What's needed is an exact copy of all the data below, without pictures.

Data for the task Start Marker

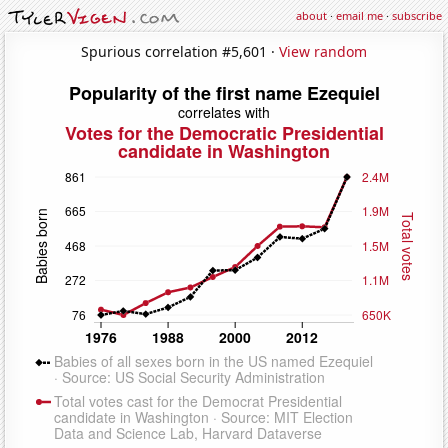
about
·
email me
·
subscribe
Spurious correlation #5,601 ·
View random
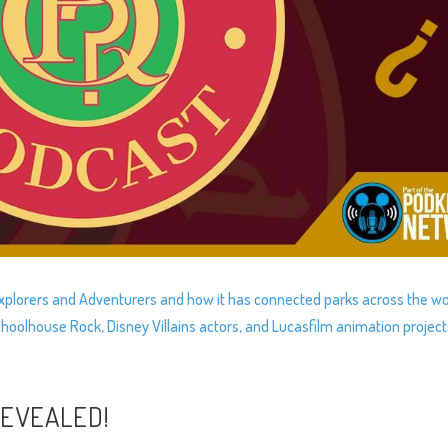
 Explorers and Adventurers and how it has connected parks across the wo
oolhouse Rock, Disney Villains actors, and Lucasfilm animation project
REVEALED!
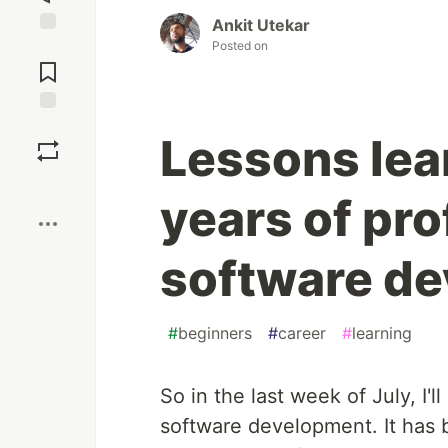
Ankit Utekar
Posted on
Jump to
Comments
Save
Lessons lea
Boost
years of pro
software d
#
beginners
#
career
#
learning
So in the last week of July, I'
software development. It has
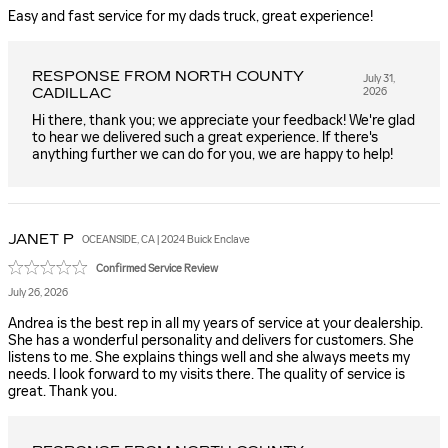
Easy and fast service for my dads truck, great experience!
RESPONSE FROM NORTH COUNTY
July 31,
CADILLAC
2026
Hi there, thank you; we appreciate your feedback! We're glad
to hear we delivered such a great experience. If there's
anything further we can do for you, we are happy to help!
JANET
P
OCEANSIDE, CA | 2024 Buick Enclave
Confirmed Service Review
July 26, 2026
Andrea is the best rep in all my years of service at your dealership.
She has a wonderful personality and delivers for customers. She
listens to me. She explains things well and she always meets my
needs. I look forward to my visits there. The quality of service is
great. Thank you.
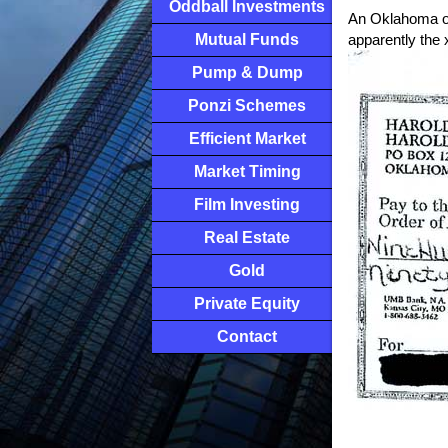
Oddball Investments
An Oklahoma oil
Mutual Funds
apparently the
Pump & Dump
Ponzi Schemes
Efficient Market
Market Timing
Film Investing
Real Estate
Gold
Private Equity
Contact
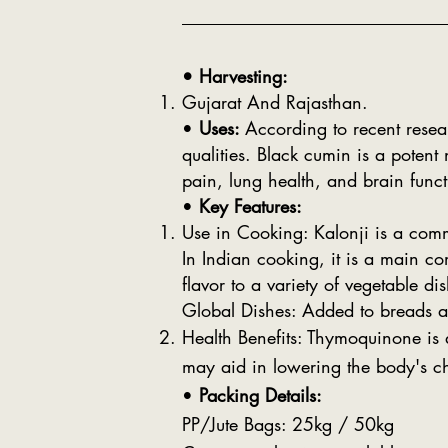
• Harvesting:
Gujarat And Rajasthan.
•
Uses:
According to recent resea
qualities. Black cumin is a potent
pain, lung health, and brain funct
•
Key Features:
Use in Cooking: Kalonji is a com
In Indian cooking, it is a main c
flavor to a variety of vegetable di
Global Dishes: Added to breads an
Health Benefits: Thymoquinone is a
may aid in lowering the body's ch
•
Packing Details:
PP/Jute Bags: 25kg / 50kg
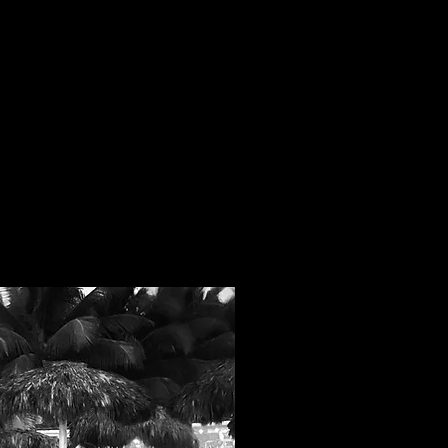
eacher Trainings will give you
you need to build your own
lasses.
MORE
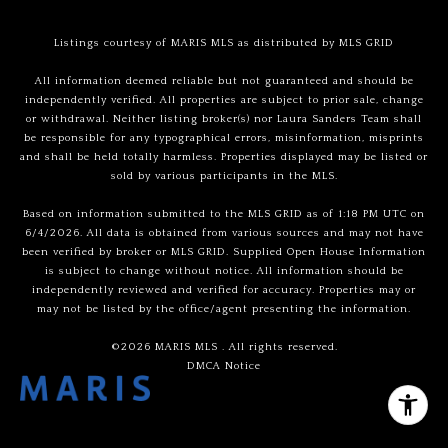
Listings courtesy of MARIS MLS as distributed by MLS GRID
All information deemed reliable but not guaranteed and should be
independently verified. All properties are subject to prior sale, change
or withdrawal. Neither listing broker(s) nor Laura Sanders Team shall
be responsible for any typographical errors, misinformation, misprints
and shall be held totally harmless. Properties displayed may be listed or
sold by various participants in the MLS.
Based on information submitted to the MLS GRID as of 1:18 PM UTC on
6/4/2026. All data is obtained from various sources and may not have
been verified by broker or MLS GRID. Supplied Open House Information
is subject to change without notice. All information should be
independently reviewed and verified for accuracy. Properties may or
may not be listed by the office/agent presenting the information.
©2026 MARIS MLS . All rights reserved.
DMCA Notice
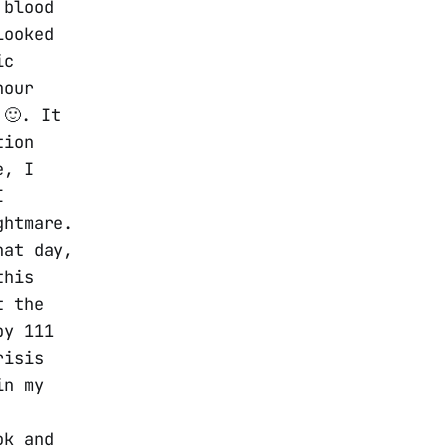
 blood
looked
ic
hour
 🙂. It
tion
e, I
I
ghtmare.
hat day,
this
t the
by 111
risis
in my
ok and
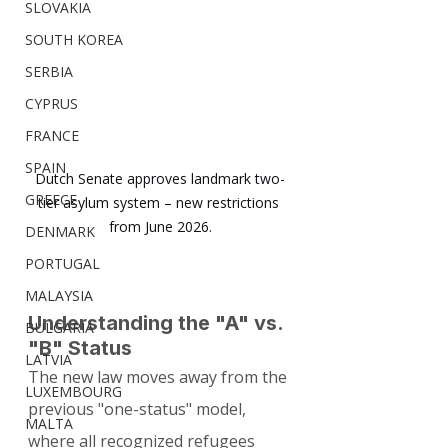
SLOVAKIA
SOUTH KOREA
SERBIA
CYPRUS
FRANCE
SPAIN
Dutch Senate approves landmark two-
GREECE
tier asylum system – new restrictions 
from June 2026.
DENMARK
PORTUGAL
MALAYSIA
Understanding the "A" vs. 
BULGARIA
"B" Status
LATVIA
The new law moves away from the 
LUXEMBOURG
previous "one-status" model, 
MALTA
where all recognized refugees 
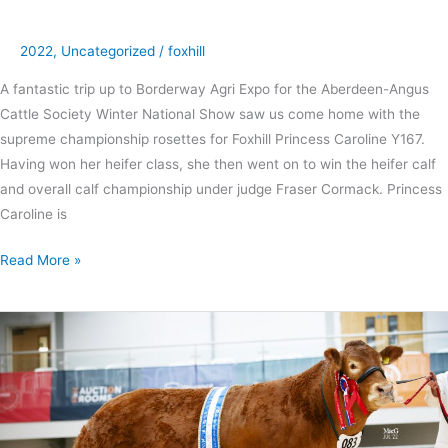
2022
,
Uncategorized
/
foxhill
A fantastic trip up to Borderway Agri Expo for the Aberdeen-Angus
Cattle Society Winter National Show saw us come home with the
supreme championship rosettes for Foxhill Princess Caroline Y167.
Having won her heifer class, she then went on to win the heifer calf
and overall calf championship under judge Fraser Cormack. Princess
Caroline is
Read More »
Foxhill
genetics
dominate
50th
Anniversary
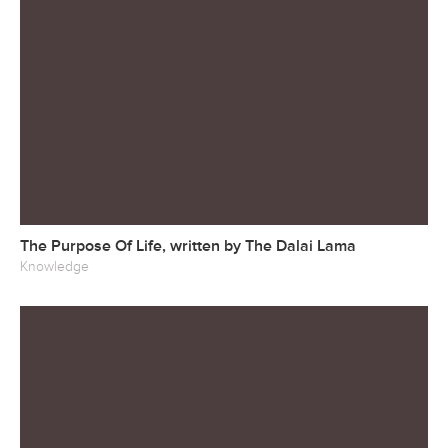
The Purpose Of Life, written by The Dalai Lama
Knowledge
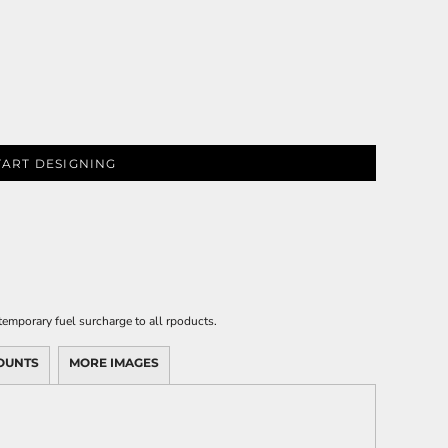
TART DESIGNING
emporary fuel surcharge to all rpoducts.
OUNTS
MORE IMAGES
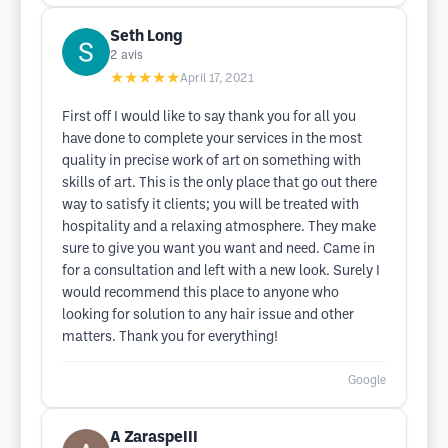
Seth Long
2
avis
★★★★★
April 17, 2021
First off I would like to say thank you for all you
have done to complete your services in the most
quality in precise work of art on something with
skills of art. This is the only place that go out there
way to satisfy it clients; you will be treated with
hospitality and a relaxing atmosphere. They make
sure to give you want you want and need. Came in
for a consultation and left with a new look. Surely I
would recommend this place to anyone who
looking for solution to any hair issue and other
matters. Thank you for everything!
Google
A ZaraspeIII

Data for the task End Marker

**Exercise result**
about
·
email me
·
subscribe
Spurious correlation #5,601 ·
View random
 Explorers and Adventurers and how it has connected parks across the wo
oolhouse Rock, Disney Villains actors, and Lucasfilm animation project
REVEALED!
Ankit Utekar
Posted on
Jump to
Comments
Save
Lessons lea
Boost
years of pro
software d
#
beginners
#
career
#
learning
So in the last week of July, I'
software development. It has
Easy and fast service for my dads truck, great experience!
RESPONSE FROM NORTH COUNTY
July 31,
CADILLAC
2026
Hi there, thank you; we appreciate your feedback! We're glad
to hear we delivered such a great experience. If there's
anything further we can do for you, we are happy to help!
JANET
P
OCEANSIDE, CA | 2024 Buick Enclave
Confirmed Service Review
July 26, 2026
Andrea is the best rep in all my years of service at your dealership.
She has a wonderful personality and delivers for customers. She
listens to me. She explains things well and she always meets my
needs. I look forward to my visits there. The quality of service is
great. Thank you.
Oddball Investments
An Oklahoma oil
Mutual Funds
apparently the
Pump & Dump
Ponzi Schemes
Efficient Market
Market Timing
Film Investing
Real Estate
Gold
Private Equity
Contact
• Harvesting:
Gujarat And Rajasthan.
•
Uses:
According to recent resea
qualities. Black cumin is a potent
pain, lung health, and brain funct
•
Key Features:
Use in Cooking: Kalonji is a com
In Indian cooking, it is a main c
flavor to a variety of vegetable di
Global Dishes: Added to breads an
Health Benefits: Thymoquinone is a
may aid in lowering the body's ch
•
Packing Details:
PP/Jute Bags: 25kg / 50kg
eacher Trainings will give you
you need to build your own
lasses.
MORE
Listings courtesy of MARIS MLS as distributed by MLS GRID
All information deemed reliable but not guaranteed and should be
independently verified. All properties are subject to prior sale, change
or withdrawal. Neither listing broker(s) nor Laura Sanders Team shall
be responsible for any typographical errors, misinformation, misprints
and shall be held totally harmless. Properties displayed may be listed or
sold by various participants in the MLS.
Based on information submitted to the MLS GRID as of 1:18 PM UTC on
6/4/2026. All data is obtained from various sources and may not have
been verified by broker or MLS GRID. Supplied Open House Information
is subject to change without notice. All information should be
independently reviewed and verified for accuracy. Properties may or
may not be listed by the office/agent presenting the information.
©2026 MARIS MLS . All rights reserved.
DMCA Notice
 blood
looked
ic
hour
 🙂. It
tion
e, I
I
ghtmare.
hat day,
this
t the
by 111
risis
in my
ok and
SLOVAKIA
SOUTH KOREA
SERBIA
CYPRUS
FRANCE
SPAIN
Dutch Senate approves landmark two-
GREECE
tier asylum system – new restrictions 
from June 2026.
DENMARK
PORTUGAL
MALAYSIA
Understanding the "A" vs. 
BULGARIA
"B" Status
LATVIA
The new law moves away from the 
LUXEMBOURG
previous "one-status" model, 
MALTA
where all recognized refugees 
2022
,
Uncategorized
/
foxhill
A fantastic trip up to Borderway Agri Expo for the Aberdeen-Angus
Cattle Society Winter National Show saw us come home with the
supreme championship rosettes for Foxhill Princess Caroline Y167.
Having won her heifer class, she then went on to win the heifer calf
and overall calf championship under judge Fraser Cormack. Princess
Caroline is
Read More »
Foxhill
genetics
dominate
50th
Anniversary
The Purpose Of Life, written by The Dalai Lama
Knowledge
TART DESIGNING
emporary fuel surcharge to all rpoducts.
OUNTS
MORE IMAGES
Seth Long
2
avis
★★★★★
April 17, 2021
First off I would like to say thank you for all you
have done to complete your services in the most
quality in precise work of art on something with
skills of art. This is the only place that go out there
way to satisfy it clients; you will be treated with
hospitality and a relaxing atmosphere. They make
sure to give you want you want and need. Came in
for a consultation and left with a new look. Surely I
would recommend this place to anyone who
looking for solution to any hair issue and other
matters. Thank you for everything!
Google
A ZaraspeIII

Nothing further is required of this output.